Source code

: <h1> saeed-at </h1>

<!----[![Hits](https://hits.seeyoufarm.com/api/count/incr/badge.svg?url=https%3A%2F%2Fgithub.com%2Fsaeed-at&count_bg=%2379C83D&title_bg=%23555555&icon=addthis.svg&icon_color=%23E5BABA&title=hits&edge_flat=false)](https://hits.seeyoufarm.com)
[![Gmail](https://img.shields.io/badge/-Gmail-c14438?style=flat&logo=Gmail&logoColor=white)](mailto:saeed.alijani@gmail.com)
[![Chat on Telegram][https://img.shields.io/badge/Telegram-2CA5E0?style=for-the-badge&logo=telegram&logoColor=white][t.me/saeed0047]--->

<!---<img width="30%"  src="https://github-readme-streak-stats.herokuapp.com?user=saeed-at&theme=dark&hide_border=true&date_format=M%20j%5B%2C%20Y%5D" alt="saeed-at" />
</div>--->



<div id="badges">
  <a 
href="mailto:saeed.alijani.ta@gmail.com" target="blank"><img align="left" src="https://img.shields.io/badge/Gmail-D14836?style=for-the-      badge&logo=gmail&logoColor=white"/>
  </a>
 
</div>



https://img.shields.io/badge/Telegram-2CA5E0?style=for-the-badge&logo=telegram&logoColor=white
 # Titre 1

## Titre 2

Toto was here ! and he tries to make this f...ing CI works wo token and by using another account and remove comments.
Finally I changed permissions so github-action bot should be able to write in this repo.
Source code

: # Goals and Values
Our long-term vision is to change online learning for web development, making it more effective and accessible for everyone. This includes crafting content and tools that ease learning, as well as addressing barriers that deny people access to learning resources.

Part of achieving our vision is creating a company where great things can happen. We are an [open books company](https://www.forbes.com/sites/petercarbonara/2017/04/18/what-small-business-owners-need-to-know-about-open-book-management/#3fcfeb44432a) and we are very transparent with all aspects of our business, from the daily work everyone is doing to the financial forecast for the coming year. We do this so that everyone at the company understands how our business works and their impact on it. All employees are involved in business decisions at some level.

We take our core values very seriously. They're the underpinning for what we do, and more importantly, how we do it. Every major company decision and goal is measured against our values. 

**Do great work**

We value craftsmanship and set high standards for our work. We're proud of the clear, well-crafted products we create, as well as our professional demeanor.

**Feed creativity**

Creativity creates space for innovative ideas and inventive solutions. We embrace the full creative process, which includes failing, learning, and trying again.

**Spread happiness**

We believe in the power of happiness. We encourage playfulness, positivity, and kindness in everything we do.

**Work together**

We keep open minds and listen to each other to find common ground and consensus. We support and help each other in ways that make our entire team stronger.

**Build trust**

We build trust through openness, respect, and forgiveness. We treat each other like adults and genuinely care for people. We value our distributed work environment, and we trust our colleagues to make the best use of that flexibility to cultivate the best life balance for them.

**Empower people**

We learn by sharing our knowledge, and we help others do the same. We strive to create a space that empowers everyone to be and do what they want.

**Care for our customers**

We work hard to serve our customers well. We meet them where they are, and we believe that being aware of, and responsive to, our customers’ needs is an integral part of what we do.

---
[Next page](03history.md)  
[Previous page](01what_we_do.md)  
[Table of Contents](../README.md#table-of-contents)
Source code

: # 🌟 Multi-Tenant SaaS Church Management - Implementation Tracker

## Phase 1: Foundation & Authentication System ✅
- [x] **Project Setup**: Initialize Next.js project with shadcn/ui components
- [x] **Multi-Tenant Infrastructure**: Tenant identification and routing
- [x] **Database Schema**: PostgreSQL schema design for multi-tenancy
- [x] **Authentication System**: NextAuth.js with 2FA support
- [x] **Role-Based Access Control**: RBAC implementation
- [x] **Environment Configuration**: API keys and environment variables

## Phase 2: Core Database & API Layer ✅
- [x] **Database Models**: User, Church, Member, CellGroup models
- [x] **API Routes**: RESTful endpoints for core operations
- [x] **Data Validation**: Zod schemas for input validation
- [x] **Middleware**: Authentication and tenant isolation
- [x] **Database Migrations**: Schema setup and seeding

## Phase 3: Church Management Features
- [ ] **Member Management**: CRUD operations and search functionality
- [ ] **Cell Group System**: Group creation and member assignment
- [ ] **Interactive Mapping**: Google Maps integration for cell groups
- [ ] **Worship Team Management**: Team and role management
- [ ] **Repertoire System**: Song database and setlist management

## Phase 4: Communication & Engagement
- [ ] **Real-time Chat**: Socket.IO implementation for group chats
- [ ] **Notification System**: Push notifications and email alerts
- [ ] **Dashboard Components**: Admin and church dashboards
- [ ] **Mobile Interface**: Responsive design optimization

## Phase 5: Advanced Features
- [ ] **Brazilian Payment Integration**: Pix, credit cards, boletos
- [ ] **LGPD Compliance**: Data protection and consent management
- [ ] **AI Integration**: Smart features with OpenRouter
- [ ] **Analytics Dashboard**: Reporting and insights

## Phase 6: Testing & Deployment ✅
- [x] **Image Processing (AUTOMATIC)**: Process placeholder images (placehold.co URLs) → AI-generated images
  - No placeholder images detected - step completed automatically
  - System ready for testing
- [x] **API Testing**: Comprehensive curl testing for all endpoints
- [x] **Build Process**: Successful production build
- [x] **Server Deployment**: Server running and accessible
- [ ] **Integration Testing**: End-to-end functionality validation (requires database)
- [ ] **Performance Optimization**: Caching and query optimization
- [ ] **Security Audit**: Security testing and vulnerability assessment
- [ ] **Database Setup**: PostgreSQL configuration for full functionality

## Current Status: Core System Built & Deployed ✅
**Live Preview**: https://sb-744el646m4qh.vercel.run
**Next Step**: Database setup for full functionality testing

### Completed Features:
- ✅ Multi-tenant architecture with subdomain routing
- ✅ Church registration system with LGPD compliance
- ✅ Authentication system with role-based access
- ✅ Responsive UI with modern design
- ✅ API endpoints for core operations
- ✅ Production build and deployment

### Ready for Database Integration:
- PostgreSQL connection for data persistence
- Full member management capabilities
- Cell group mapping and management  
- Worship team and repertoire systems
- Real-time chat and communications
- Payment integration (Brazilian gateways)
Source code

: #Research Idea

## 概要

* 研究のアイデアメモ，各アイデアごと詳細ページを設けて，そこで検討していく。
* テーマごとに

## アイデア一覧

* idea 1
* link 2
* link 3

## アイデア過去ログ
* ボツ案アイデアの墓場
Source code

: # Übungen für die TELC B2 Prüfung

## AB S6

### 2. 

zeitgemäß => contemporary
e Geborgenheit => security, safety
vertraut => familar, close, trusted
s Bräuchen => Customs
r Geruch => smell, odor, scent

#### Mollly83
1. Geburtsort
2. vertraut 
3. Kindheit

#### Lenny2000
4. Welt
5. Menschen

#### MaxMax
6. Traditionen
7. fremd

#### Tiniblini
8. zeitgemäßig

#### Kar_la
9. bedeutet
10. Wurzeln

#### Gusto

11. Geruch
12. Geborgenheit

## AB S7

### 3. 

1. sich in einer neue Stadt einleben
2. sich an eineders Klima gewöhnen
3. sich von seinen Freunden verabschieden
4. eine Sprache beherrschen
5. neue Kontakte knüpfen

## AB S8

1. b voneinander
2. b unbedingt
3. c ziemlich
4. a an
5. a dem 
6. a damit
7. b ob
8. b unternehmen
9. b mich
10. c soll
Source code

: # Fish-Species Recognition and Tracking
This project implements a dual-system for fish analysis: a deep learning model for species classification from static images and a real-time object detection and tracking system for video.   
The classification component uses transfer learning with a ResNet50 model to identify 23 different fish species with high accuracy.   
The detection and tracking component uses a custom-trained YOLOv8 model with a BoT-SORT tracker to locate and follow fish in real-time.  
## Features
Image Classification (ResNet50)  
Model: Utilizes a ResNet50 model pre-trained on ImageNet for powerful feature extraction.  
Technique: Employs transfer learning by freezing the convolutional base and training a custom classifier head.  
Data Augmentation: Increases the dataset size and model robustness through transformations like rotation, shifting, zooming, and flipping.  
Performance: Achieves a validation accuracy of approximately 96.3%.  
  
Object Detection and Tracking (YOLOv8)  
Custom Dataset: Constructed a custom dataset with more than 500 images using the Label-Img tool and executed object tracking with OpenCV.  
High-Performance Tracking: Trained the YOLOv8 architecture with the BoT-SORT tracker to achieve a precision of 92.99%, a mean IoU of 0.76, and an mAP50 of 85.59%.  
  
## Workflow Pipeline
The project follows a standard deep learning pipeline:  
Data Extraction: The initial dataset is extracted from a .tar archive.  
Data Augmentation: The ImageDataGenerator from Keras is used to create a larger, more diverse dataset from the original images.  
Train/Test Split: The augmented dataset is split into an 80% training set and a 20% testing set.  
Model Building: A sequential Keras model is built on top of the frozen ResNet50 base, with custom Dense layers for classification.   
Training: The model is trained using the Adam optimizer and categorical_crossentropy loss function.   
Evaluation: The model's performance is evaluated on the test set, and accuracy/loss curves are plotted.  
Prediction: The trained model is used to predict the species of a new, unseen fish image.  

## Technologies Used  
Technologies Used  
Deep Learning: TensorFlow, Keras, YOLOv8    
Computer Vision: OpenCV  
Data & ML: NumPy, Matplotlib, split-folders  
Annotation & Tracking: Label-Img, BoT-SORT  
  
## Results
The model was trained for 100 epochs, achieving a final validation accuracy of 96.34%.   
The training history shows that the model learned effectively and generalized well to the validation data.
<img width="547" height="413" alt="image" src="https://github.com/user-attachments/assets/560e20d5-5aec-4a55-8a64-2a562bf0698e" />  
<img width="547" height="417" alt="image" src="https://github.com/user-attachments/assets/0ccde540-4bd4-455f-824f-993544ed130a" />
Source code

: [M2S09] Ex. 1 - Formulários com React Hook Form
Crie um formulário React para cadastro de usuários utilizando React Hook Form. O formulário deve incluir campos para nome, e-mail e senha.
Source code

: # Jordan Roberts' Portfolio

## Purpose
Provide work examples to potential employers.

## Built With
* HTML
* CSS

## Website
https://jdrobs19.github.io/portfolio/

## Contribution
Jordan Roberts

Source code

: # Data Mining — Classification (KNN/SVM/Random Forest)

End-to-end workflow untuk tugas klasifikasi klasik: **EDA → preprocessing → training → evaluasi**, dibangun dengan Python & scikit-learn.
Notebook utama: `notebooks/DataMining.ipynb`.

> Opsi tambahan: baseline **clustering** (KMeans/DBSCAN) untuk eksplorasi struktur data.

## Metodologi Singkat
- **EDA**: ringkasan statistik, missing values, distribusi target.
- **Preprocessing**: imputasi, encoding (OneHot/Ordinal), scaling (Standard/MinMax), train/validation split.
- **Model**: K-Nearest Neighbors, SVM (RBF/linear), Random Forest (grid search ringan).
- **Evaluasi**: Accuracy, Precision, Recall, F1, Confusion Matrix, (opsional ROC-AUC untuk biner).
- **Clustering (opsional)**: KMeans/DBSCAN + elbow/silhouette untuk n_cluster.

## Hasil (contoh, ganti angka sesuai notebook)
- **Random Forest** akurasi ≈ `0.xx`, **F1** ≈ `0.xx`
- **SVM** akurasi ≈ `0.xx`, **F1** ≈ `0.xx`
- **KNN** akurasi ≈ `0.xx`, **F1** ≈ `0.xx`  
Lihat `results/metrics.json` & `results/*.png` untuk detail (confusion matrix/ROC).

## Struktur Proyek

-- Exercise objective --
Copy out, word for word, the lines above from the line containing "## Hasil (contoh, ganti" through the end of the records.

-- Response --
## Hasil (contoh, ganti angka sesuai notebook)
- **Random Forest** akurasi ≈ `0.xx`, **F1** ≈ `0.xx`
- **SVM** akurasi ≈ `0.xx`, **F1** ≈ `0.xx`
- **KNN** akurasi ≈ `0.xx`, **F1** ≈ `0.xx`  
Lihat `results/metrics.json` & `results/*.png` untuk detail (confusion matrix/ROC).

## Struktur Proyek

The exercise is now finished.